Kyle Kondik, managing editor of Larry Sabato's Crystal Ball who analyzes elections for the UVA Center for Politics, sounded the alarm for Republicans, warning that that the party in power is usually the one that gets the blame if people perceive the state of the country to be in disarray on Election Day.
"To me the stakes are politically higher for Republicans to intervene in the economy. If things get really bad in the fall, they are more likely to face consequences than Democrats are," Kondik told ABC News.
"In terms of Democrats getting blamed for a new aid package not getting passed, I just don't think it works that way. The public is so focused on the president and the party in power; therefore, they're responsible for inaction," said Kondik. "If I were a Republican, I would be trying to figure out what the federal government can do to best stave off economic calamity, and I would try to pass legislation to that effect."
But trying to put pandemic aid on a measure that keeps the federal government funded, likely an exceedingly complicated feat heading into late August and September -- when hurricanes and wildfires could also present more fiscal hurdles -- risks a shutdown, something Hoagland warned was possible.

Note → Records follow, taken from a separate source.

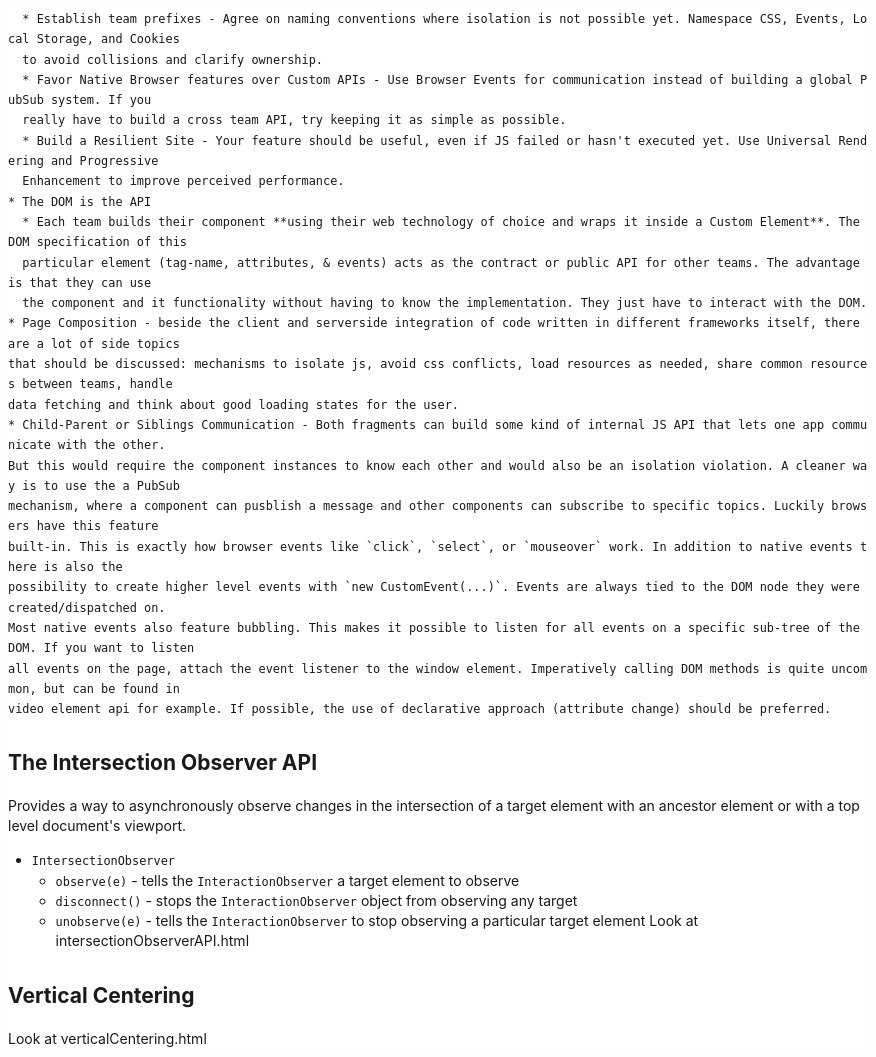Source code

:       * Establish team prefixes - Agree on naming conventions where isolation is not possible yet. Namespace CSS, Events, Local Storage, and Cookies
      to avoid collisions and clarify ownership.
      * Favor Native Browser features over Custom APIs - Use Browser Events for communication instead of building a global PubSub system. If you
      really have to build a cross team API, try keeping it as simple as possible.
      * Build a Resilient Site - Your feature should be useful, even if JS failed or hasn't executed yet. Use Universal Rendering and Progressive
      Enhancement to improve perceived performance.
    * The DOM is the API
      * Each team builds their component **using their web technology of choice and wraps it inside a Custom Element**. The DOM specification of this
      particular element (tag-name, attributes, & events) acts as the contract or public API for other teams. The advantage is that they can use
      the component and it functionality without having to know the implementation. They just have to interact with the DOM.
    * Page Composition - beside the client and serverside integration of code written in different frameworks itself, there are a lot of side topics
    that should be discussed: mechanisms to isolate js, avoid css conflicts, load resources as needed, share common resources between teams, handle
    data fetching and think about good loading states for the user.
    * Child-Parent or Siblings Communication - Both fragments can build some kind of internal JS API that lets one app communicate with the other.
    But this would require the component instances to know each other and would also be an isolation violation. A cleaner way is to use the a PubSub
    mechanism, where a component can pusblish a message and other components can subscribe to specific topics. Luckily browsers have this feature
    built-in. This is exactly how browser events like `click`, `select`, or `mouseover` work. In addition to native events there is also the
    possibility to create higher level events with `new CustomEvent(...)`. Events are always tied to the DOM node they were created/dispatched on.
    Most native events also feature bubbling. This makes it possible to listen for all events on a specific sub-tree of the DOM. If you want to listen
    all events on the page, attach the event listener to the window element. Imperatively calling DOM methods is quite uncommon, but can be found in
    video element api for example. If possible, the use of declarative approach (attribute change) should be preferred.
       

## The Intersection Observer API
Provides a way to asynchronously observe changes in the intersection of a target element with an ancestor element or with a top
level document's viewport.
* `IntersectionObserver`
  * `observe(e)` - tells the `InteractionObserver` a target element to observe
  * `disconnect()` - stops the `InteractionObserver` object from observing any target
  * `unobserve(e)` - tells the `InteractionObserver` to stop observing a particular target element
Look at intersectionObserverAPI.html

## Vertical Centering
Look at verticalCentering.html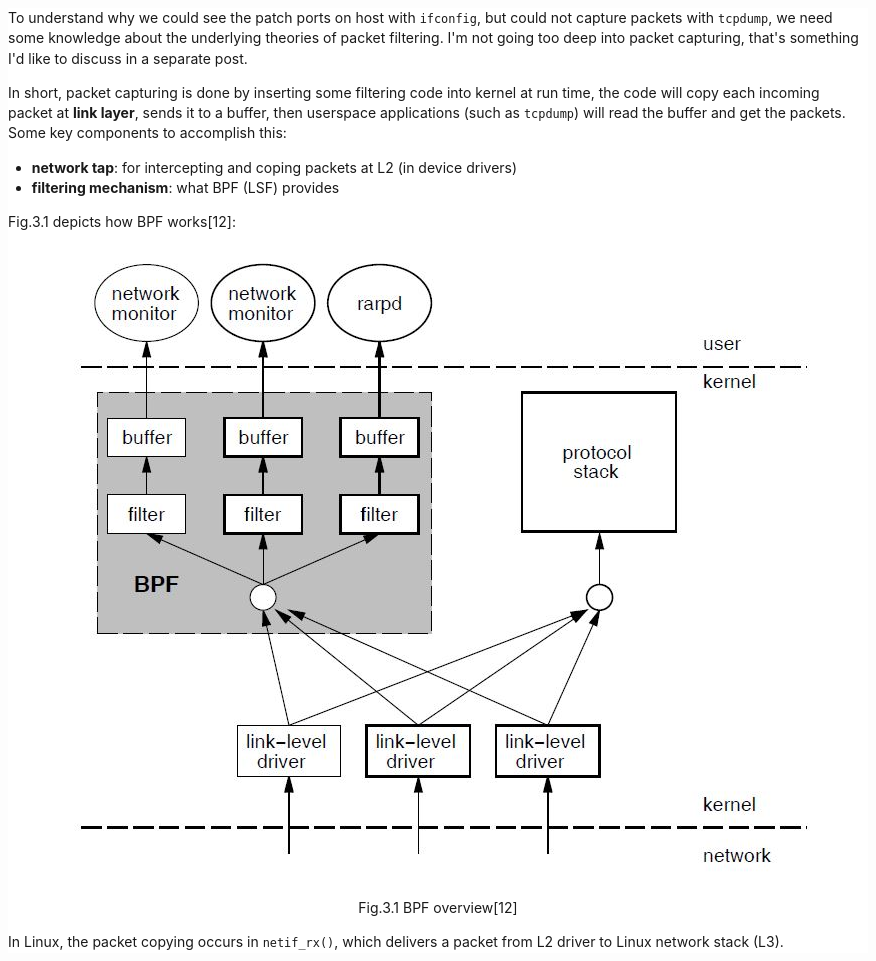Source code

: To understand why we could see the patch ports on host with `ifconfig`, but
could not capture packets with `tcpdump`, we need some knowledge about the
underlying theories of packet filtering. I'm not going too deep into packet
capturing, that's something I'd like to discuss in a separate post.

In short, packet capturing is done by inserting some filtering code into kernel
at run time, the code will copy each incoming packet at **link layer**, sends it
to a buffer, then userspace applications (such as `tcpdump`) will read the buffer and get the packets.
Some key components to accomplish this:

* **network tap**: for intercepting and coping packets at L2 (in device drivers)
* **filtering mechanism**: what BPF (LSF) provides

Fig.3.1 depicts how BPF works[12]:

<p align="center"><img src="/assets/img/ovs-deep-dive/bpf_overview.jpg"></p>
<p align="center">Fig.3.1 BPF overview[12]</p>

In Linux, the packet copying occurs in `netif_rx()`, which delivers a packet
from L2 driver to Linux network stack (L3).

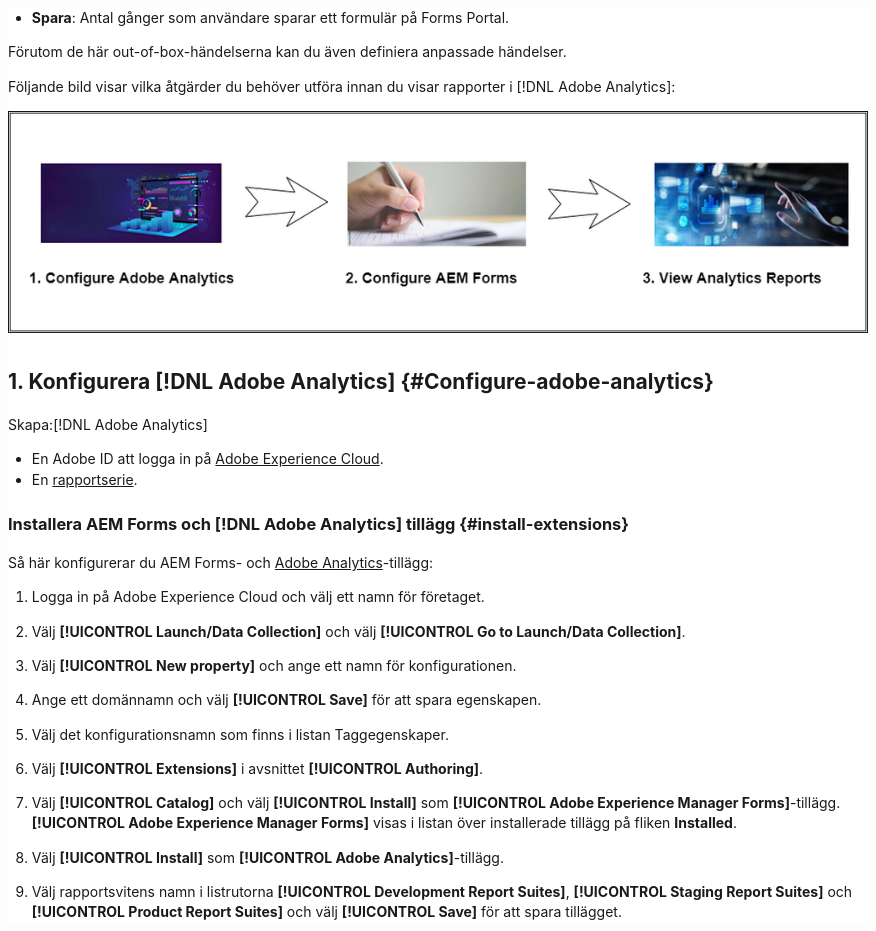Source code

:* **Spara**: Antal gånger som användare sparar ett formulär på Forms Portal.

Förutom de här out-of-box-händelserna kan du även definiera anpassade händelser.

Följande bild visar vilka åtgärder du behöver utföra innan du visar rapporter i [!DNL Adobe Analytics]:

![Analysöversikt](/help/forms/using/assets/analyticsworkflow.png)

## 1. Konfigurera [!DNL Adobe Analytics] {#Configure-adobe-analytics}

Skapa:[!DNL Adobe Analytics]

* En Adobe ID att logga in på [Adobe Experience Cloud](https://experience.adobe.com/#/home).
* En [rapportserie](https://experienceleague.adobe.com/docs/analytics/admin/manage-report-suites/new-report-suite/t-create-a-report-suite.html).


### Installera AEM Forms och [!DNL Adobe Analytics] tillägg {#install-extensions}

Så här konfigurerar du AEM Forms- och [Adobe Analytics](https://experienceleague.adobe.com/docs/experience-platform/tags/extensions/adobe/analytics/overview.html)-tillägg:

1. Logga in på Adobe Experience Cloud och välj ett namn för företaget.

1. Välj **[!UICONTROL Launch/Data Collection]** och välj **[!UICONTROL Go to Launch/Data Collection]**.

1. Välj **[!UICONTROL New property]** och ange ett namn för konfigurationen.

1. Ange ett domännamn och välj **[!UICONTROL Save]** för att spara egenskapen.

1. Välj det konfigurationsnamn som finns i listan Taggegenskaper.

1. Välj **[!UICONTROL Extensions]** i avsnittet **[!UICONTROL Authoring]**.

1. Välj **[!UICONTROL Catalog]** och välj **[!UICONTROL Install]** som **[!UICONTROL Adobe Experience Manager Forms]**-tillägg. **[!UICONTROL Adobe Experience Manager Forms]** visas i listan över installerade tillägg på fliken **Installed**.

1. Välj **[!UICONTROL Install]** som **[!UICONTROL Adobe Analytics]**-tillägg.
1. Välj rapportsvitens namn i listrutorna **[!UICONTROL Development Report Suites]**, **[!UICONTROL Staging Report Suites]** och **[!UICONTROL Product Report Suites]** och välj **[!UICONTROL Save]** för att spara tillägget.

"While I find it unfathomable that we could even be thinking about a government shutdown on top of everything else one month out from an election, that still is a risk," said Hoagland. "I always think that a shutdown is a pox on both parties. If this were to occur this time around, however, I think the administration and Senate GOP would take most of the blame."
MacGuineas thought the chances of a shutdown were almost nil.
"At some point, the grown-ups have to come out. We can't shut ourselves down when we have a virus that has basically already shut down our economy," MacGuineas said. "There are still some lines we won't cross."
ABC News' Allison Pecorin and Mariam Khan contributed to this story.